4 November 2016
Almighty God, you have knit together your elect in one communion and fellowship in the mystical body of your Son Christ our Lord: Give us grace so to follow your blessed saints in all virtuous and godly living, that we may come to those ineffable joys that you have prepared for those who truly love you; through Jesus Christ our Lord, who with you and the Holy Spirit lives and reigns, one God, in glory everlasting. Amen.
Dear Cathedral friends and Congregation of Saint Saviour,
Yesterday or the day before, you received a letter from the wardens and stewardship chair and a pledge card. I encourage you to read the letter. I also encourage you to explore what it means to give to the Congregation, to be a part of the Congregation, and in turn, the Cathedral, the Diocese, the Church, and above all, the body of Christ on earth. I also encourage you to give generously.

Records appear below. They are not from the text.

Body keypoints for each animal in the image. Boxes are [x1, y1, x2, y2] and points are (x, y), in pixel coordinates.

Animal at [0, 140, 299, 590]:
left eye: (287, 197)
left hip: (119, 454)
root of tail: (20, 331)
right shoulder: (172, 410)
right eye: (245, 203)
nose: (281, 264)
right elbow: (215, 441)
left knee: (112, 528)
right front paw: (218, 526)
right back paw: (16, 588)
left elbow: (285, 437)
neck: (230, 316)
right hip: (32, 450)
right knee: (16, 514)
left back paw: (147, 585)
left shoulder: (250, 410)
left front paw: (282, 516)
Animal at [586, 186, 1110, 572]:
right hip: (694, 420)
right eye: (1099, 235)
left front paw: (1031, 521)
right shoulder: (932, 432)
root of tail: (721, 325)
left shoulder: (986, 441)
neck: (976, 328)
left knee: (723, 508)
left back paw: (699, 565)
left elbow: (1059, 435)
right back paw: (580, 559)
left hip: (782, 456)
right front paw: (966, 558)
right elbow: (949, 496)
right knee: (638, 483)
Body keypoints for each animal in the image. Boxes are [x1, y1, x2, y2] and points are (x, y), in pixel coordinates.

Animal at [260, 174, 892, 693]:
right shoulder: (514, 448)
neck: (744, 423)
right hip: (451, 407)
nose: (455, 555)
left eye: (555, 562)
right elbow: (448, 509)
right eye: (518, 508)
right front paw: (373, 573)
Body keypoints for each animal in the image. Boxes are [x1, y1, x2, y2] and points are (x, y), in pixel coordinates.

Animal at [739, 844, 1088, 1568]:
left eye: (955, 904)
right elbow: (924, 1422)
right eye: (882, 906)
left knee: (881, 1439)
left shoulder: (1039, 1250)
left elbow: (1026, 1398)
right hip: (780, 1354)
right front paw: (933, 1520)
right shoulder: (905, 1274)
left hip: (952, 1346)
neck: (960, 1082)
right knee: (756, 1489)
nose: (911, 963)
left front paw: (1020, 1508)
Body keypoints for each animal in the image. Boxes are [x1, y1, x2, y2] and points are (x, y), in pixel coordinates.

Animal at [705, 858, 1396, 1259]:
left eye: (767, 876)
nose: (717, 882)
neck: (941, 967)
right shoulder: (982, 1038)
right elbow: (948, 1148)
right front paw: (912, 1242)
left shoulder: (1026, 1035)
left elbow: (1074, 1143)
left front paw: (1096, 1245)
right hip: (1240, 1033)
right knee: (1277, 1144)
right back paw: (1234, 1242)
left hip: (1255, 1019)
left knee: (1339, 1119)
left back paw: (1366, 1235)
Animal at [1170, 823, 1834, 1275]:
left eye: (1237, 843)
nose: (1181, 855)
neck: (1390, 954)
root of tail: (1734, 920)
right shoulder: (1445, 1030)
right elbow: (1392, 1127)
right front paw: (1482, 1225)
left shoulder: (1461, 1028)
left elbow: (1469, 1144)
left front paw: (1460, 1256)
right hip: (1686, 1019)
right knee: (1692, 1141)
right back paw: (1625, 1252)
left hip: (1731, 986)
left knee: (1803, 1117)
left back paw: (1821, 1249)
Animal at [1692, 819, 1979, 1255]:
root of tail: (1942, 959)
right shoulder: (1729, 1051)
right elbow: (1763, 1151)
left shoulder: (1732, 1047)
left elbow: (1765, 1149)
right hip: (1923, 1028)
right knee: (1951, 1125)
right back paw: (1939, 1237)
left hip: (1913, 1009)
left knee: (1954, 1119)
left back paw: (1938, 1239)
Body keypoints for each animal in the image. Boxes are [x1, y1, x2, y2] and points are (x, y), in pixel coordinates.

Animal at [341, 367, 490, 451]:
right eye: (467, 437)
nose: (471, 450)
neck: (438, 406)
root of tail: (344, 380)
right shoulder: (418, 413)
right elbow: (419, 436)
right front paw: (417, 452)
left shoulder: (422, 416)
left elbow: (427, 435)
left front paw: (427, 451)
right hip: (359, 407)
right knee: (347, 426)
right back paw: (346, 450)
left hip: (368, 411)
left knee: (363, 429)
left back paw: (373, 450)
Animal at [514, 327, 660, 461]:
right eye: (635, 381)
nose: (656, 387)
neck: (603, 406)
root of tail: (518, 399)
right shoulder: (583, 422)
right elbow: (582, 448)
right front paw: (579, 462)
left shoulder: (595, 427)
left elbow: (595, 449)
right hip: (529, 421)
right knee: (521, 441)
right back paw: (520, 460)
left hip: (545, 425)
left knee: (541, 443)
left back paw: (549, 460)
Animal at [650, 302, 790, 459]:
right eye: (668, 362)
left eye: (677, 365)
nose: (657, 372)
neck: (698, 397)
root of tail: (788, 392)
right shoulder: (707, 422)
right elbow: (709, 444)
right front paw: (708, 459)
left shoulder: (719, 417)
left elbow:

Today, I'm sitting in Diocesan Convention in Tarrytown, New York. Gathered together with priests and lay people from every corner of the diocese, we elect people to various offices, discuss and possibly approve changes to the structure and working of the diocese, and share meals and fellowship with others. Some people are from giant churches, some from small country churches, and, of course, our obscure and peculiar place within the Cathedral all gather together to, amongst other things, discuss what it means to be a Church.
Tomorrow, at the 11 AM service, there will be a very different gathering to celebrate what it means to be the Church. Moving the Feast of All Saints to Sunday, we will celebrate the baptisms of a whole host of babies and adults. Joined with everyone who worships in the Cathedral - congregants, tourists, quiet back row sitters and everyone in between will witness the vows and the transformative Sacrament as the body of Christ spreads forth into the world with water, oil, and the Spirit.
Some parts of all that, I must admit, I find more thrilling than other parts, but all are significant parts of who we are as a people, as a Congregation, as a Church, as a part of the Episcopal Church, and as the Body of Christ on earth. All remind us that we join in a full communion of saints in heaven and on earth in a whole array of forms. All give us chances to collaborate and collide and explore ways we have never imagined, perhaps misunderstood, and could ever renew of what it means as individuals and community seeking ever more to serve and partake of the endless gifts of Christ.
I hope to see you all before long. I hope to see your pledge cards. I hope to see you at the baptisms. I hope to witness you all ever more exploring what it means to be part of the body of Christ in the Cathedral and the Church.
In the meanwhile, you have my prayers.